Lo ringraziai di nuovo calorosamente, e me ne andai.
Fuori dal Ricovero, che si trovava sul Wilshire Way, c’erano delle panchine al sole. Dopo aver fatto pochi passi, mi sedetti, e aperto il Times che avevo portato con me, mi misi a leggere gli avvisi economici, alla colonna offerte di lavoro. Vinsi la tentazione di leggere l’elenco delle richieste di tecnici esperti, e cercai quelle per lavoratori inesperti al primo impiego.
Era una lista maledettamente breve, tanto breve che per poco non mi sfuggì.
6
Due giorni dopo, venerdì 15 dicembre, trovai lavoro. Le mie mansioni consistevano nel fracassare automobili di lusso nuove di zecca in modo che potessero essere spedite a Pittsburgh come rottami. Si trattava di Cadillac, Chrysler, Eisenhowers, Lincoln, ecc. tutte enormi, bellissime, potenti turbomobili col contachilometri ancora a zero. Io dovevo spingerle fra le mascelle di un’enorme tenaglia che le stritolava, e da dove le ritirava in condizioni pietose.
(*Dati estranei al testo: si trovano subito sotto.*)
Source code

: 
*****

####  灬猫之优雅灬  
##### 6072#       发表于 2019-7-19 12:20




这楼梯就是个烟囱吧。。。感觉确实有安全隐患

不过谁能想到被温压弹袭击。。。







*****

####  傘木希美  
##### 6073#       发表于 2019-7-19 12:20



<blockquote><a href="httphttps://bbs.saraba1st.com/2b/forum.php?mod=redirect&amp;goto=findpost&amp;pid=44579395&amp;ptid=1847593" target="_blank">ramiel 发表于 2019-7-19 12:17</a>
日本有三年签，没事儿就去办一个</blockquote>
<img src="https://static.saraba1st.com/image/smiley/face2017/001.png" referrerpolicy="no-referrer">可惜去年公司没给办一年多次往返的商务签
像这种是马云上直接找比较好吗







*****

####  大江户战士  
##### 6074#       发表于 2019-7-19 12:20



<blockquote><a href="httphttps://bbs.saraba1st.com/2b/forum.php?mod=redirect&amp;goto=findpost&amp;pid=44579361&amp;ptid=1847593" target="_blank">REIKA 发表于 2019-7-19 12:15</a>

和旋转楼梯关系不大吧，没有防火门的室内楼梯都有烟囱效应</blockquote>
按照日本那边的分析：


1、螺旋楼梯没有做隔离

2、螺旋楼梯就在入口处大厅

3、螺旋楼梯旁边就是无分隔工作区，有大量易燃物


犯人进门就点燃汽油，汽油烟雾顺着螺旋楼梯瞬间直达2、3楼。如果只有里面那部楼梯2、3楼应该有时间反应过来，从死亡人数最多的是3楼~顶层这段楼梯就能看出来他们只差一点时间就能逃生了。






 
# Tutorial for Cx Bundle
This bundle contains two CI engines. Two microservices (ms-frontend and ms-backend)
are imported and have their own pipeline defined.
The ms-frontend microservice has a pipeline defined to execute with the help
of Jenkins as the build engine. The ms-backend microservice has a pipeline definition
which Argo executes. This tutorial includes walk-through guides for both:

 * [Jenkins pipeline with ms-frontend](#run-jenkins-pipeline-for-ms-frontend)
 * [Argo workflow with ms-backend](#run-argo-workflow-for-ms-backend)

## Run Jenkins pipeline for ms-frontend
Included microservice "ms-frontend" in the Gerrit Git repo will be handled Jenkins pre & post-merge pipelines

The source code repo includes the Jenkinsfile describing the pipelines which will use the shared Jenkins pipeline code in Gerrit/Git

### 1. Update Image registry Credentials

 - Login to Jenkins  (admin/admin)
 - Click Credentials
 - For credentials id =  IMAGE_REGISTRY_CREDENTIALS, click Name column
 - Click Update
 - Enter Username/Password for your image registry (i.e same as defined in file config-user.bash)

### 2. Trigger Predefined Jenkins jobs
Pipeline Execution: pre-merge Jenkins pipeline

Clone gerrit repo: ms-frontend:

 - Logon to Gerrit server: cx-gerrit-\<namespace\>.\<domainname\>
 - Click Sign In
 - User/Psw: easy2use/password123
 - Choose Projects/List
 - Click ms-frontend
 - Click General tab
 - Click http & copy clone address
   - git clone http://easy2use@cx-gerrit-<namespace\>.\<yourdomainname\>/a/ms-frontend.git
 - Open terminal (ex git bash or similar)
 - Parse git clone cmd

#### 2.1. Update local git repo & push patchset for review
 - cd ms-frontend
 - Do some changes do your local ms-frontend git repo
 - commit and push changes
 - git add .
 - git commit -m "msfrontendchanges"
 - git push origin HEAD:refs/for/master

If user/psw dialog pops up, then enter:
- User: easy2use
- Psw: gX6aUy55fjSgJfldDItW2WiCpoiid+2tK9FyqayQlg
Sulle prime mi piangeva il cuore a dover rovinare tutto quel ben di Dio, ma ero una talpa (così erano chiamati i reduci del Lungo Sonno), e dovevo imparare molte cose prima di reinserirmi nella vita normale.
Il mio capo-officina, un tipo gioviale e paterno che mi aveva preso subito in simpatia, mi spiegò: — Si tratta semplicemente di questioni economiche, figliolo. Queste vetture costituiscono un eccesso di produzione che il governo ha accettato come garanzia per evitare l’aumento dei prestiti statali. Queste macchine hanno due anni e ormai sono di un modello sorpassato e non si venderebbero più, così il governo le fa distruggere e le rimanda alle acciaierie. Il minerale grezzo ad alta percentuale è scarso, perciò i rottami sono più che mai ricercati, e le acciaierie hanno bisogno di queste macchine.
— Ma perché costruirle, se è noto in anticipo che non saranno vendute? Mi sembra uno spreco di tempo e di denaro.
— Appunto, sembra. Volete che aumenti la schiera dei disoccupati? Oppure volete che il tenore di vita si abbassi?
— Non si possono esportare? Mi pare che ricaverebbero di più vendendole all’estero che non come rottami.